You are not restricted to using this list of functions. If a specific function that you need is not supported by Oracle R Enterprise, you can pull data from the database into the R engine memory using ore.pull() to create an in-memory R object first, and use any R function.

The following operators and functions are supported. See R documentation for syntax and semantics of these operators and functions.
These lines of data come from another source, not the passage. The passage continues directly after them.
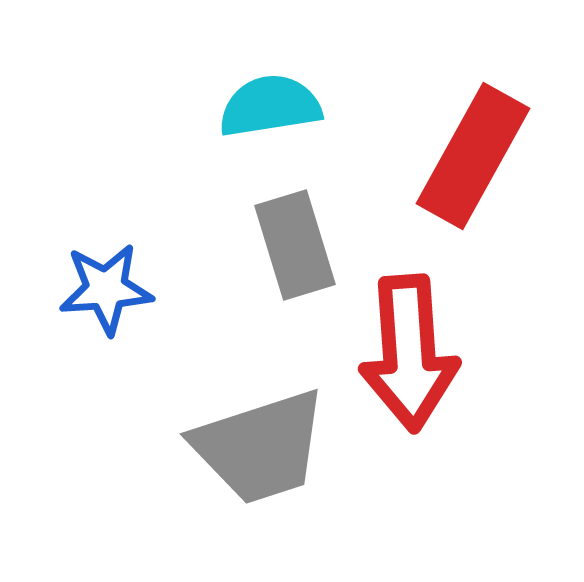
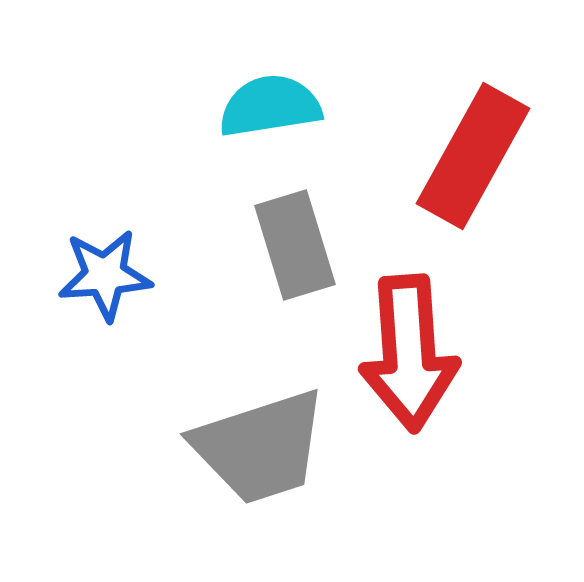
blue star: moved 1 px left, 14 px up
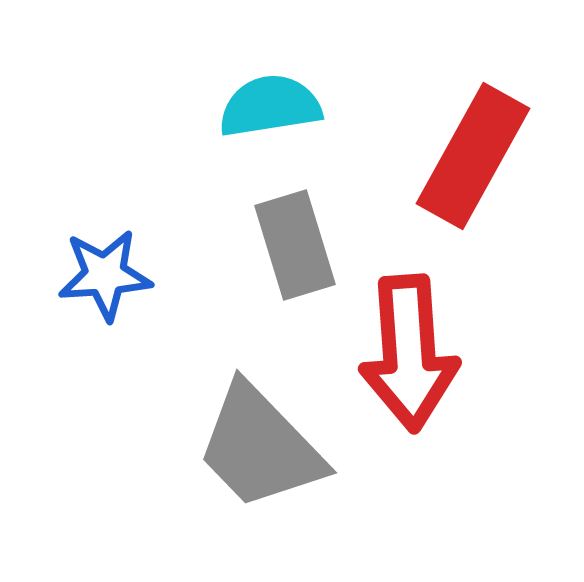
gray trapezoid: rotated 64 degrees clockwise
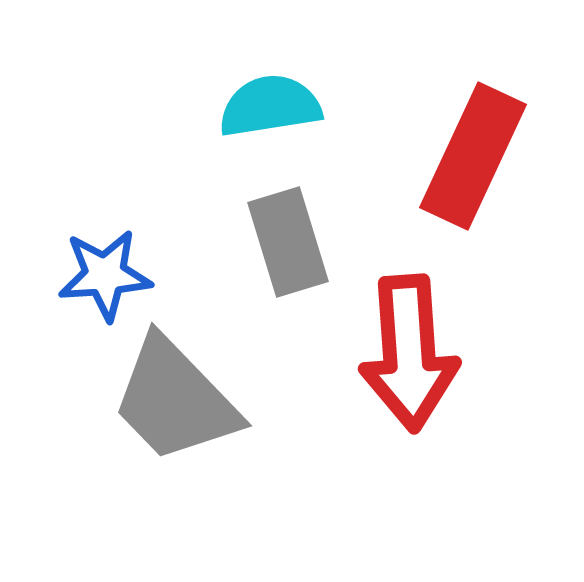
red rectangle: rotated 4 degrees counterclockwise
gray rectangle: moved 7 px left, 3 px up
gray trapezoid: moved 85 px left, 47 px up
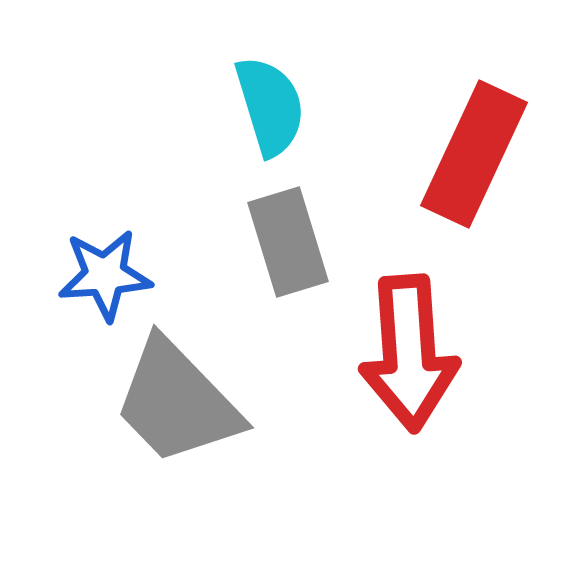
cyan semicircle: rotated 82 degrees clockwise
red rectangle: moved 1 px right, 2 px up
gray trapezoid: moved 2 px right, 2 px down
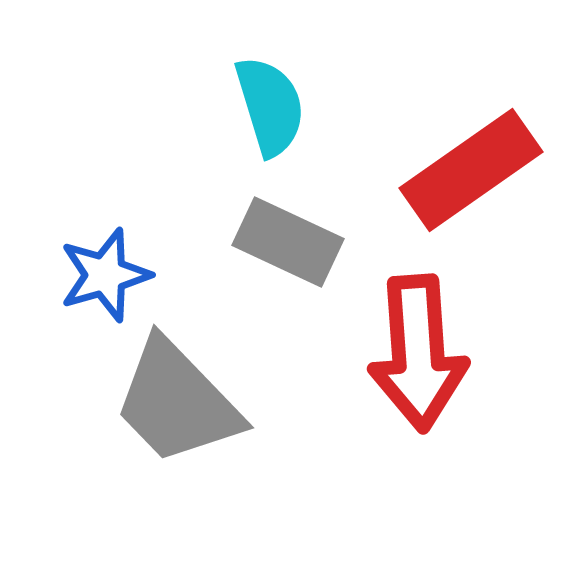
red rectangle: moved 3 px left, 16 px down; rotated 30 degrees clockwise
gray rectangle: rotated 48 degrees counterclockwise
blue star: rotated 12 degrees counterclockwise
red arrow: moved 9 px right
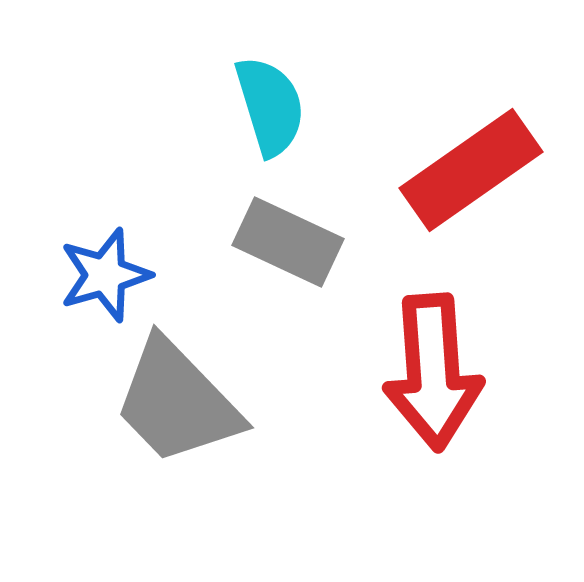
red arrow: moved 15 px right, 19 px down
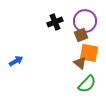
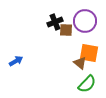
brown square: moved 15 px left, 5 px up; rotated 24 degrees clockwise
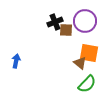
blue arrow: rotated 48 degrees counterclockwise
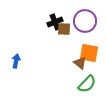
brown square: moved 2 px left, 1 px up
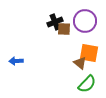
blue arrow: rotated 104 degrees counterclockwise
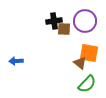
black cross: moved 1 px left, 1 px up; rotated 14 degrees clockwise
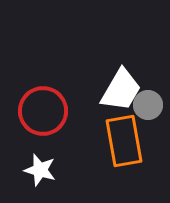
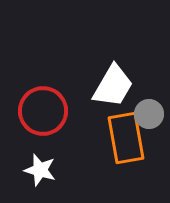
white trapezoid: moved 8 px left, 4 px up
gray circle: moved 1 px right, 9 px down
orange rectangle: moved 2 px right, 3 px up
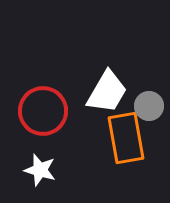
white trapezoid: moved 6 px left, 6 px down
gray circle: moved 8 px up
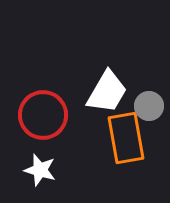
red circle: moved 4 px down
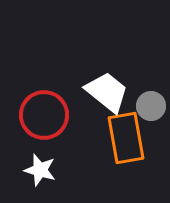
white trapezoid: rotated 81 degrees counterclockwise
gray circle: moved 2 px right
red circle: moved 1 px right
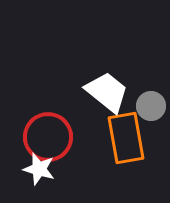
red circle: moved 4 px right, 22 px down
white star: moved 1 px left, 1 px up
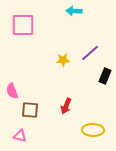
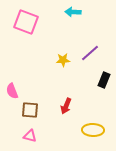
cyan arrow: moved 1 px left, 1 px down
pink square: moved 3 px right, 3 px up; rotated 20 degrees clockwise
black rectangle: moved 1 px left, 4 px down
pink triangle: moved 10 px right
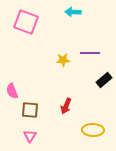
purple line: rotated 42 degrees clockwise
black rectangle: rotated 28 degrees clockwise
pink triangle: rotated 48 degrees clockwise
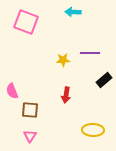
red arrow: moved 11 px up; rotated 14 degrees counterclockwise
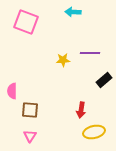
pink semicircle: rotated 21 degrees clockwise
red arrow: moved 15 px right, 15 px down
yellow ellipse: moved 1 px right, 2 px down; rotated 15 degrees counterclockwise
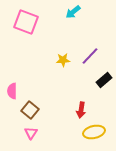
cyan arrow: rotated 42 degrees counterclockwise
purple line: moved 3 px down; rotated 48 degrees counterclockwise
brown square: rotated 36 degrees clockwise
pink triangle: moved 1 px right, 3 px up
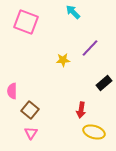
cyan arrow: rotated 84 degrees clockwise
purple line: moved 8 px up
black rectangle: moved 3 px down
yellow ellipse: rotated 30 degrees clockwise
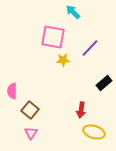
pink square: moved 27 px right, 15 px down; rotated 10 degrees counterclockwise
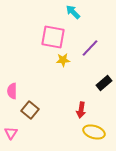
pink triangle: moved 20 px left
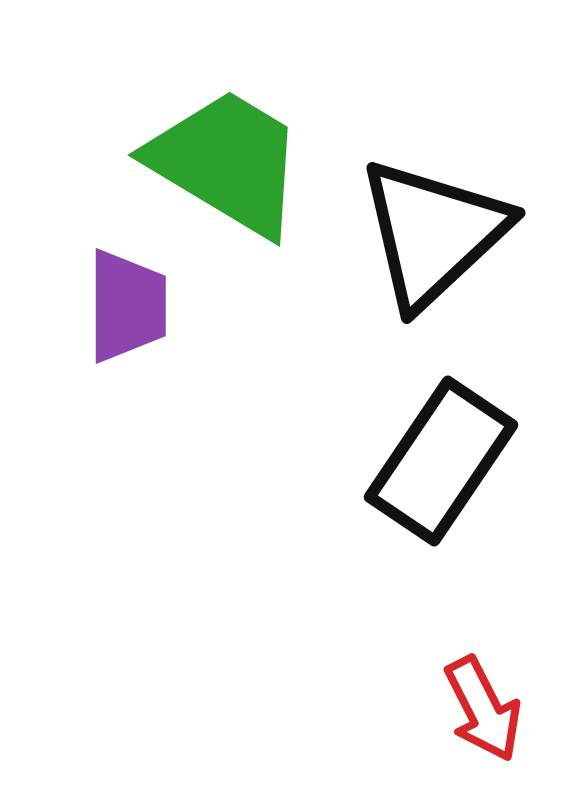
Syntax and semantics for these items are unchanged when used on a corresponding database-mapped data type (also known as an Oracle R Enterprise data type).

  • Mathematical transformations: abs, sign, sqrt, ceiling, floor, trunc, cummax, cummin, cumprod, cumsum, log, loglo, log10, log2, log1p, acos, acosh, asin, asinh, atan, atanh, exp, expm1, cos, cosh, sin, sinh, tan, atan2, tanh, gamma, lgamma, digamma, trigamma, factorial, lfactorial, round, signif, pmin, pmax, zapsmall, rank, diff, besselI, besselJ, besselK, besselY

  • Basic statistics: mean, summary, min, max, sum, any, all, median, range, IQR, fivenum, mad, quantile, sd, var, table, tabulate, rowSums, colSums, rowMeans, colMeans, cor, cov

  • Arithmetic operators: +, -, *, /, ^, %%, %/%

  • Comparison operators: ==, >, <, !=, <=, >=

  • Logical operators: &, |, xor

  • Set operations: unique, %in%, subset

  • String operations: tolower, toupper, casefold, toString, chartr, sub, gsub, substr, substring, paste, nchar, grepl

  • Combine Data Frame: cbind, rbind, merge

  • Combine vectors: append

  • Vector creation: ifelse

  • Subset selection: [, [[, $, head, tail, window, subset, Filter, na.omit, na.exclude, complete.cases

  • Subset replacement: [<-, [[<-, $<-

  • Data reshaping: split, unlist

  • Data processing: eval, with, within, transform

  • Apply variants: tapply, aggregate, by

  • Special value checks: is.na, is.finite, is.infinite, is.nan

  • Metadata functions: nrow, NROW, ncol, NCOL, nlevels, names, names<-, row, col, dimnames, dimnames<-, dim, length, row.names, row.names<-, rownames, rownames<-, colnames, levels, reorder

  • Graphics: arrows, boxplot, cdplot, co.intervals, coplot, hist, identify, lines, matlines, matplot, matpoints, pairs, plot, points, polygon, polypath, rug, segments, smoothScatter, sunflowerplot, symbols, text, xspline, xy.coords

  • Conversion functions: as.logical, as.integer, as.numeric, as.character, as.vector, as.factor, as.data.frame

  • Type check functions: is.logical, is.integer, is.numeric, is.character, is.vector, is.factor, is.data.frame

  • Character manipulation: nchar, tolower, toupper, casefold, chartr, sub, gsub, substr.

  • Other ore.frame functions: data.frame, max.col, scale

  • Hypothesis testing: binom.test, chisq.test, ks.test, prop.test, t.test, var.test, wilcox.test

  • Various Distributions: Density, cumulative distribution, and quantile functions for standard distributions

  • ore.matrix function: show, is.matrix, as.matrix, %*% (matrix multiplication), t, crossprod (matrix cross-product), tcrossprod (matrix cross-product A times transpose of B), solve (invert), backsolve, forwardsolve, all appropriate mathematical functions (abs, sign, and so on), summary (max, min, all, and so on), mean

The Oracle R Enterprise sample programs described in Oracle R Enterprise Examples include several examples using each category of these functions with Oracle R Enterprise data types.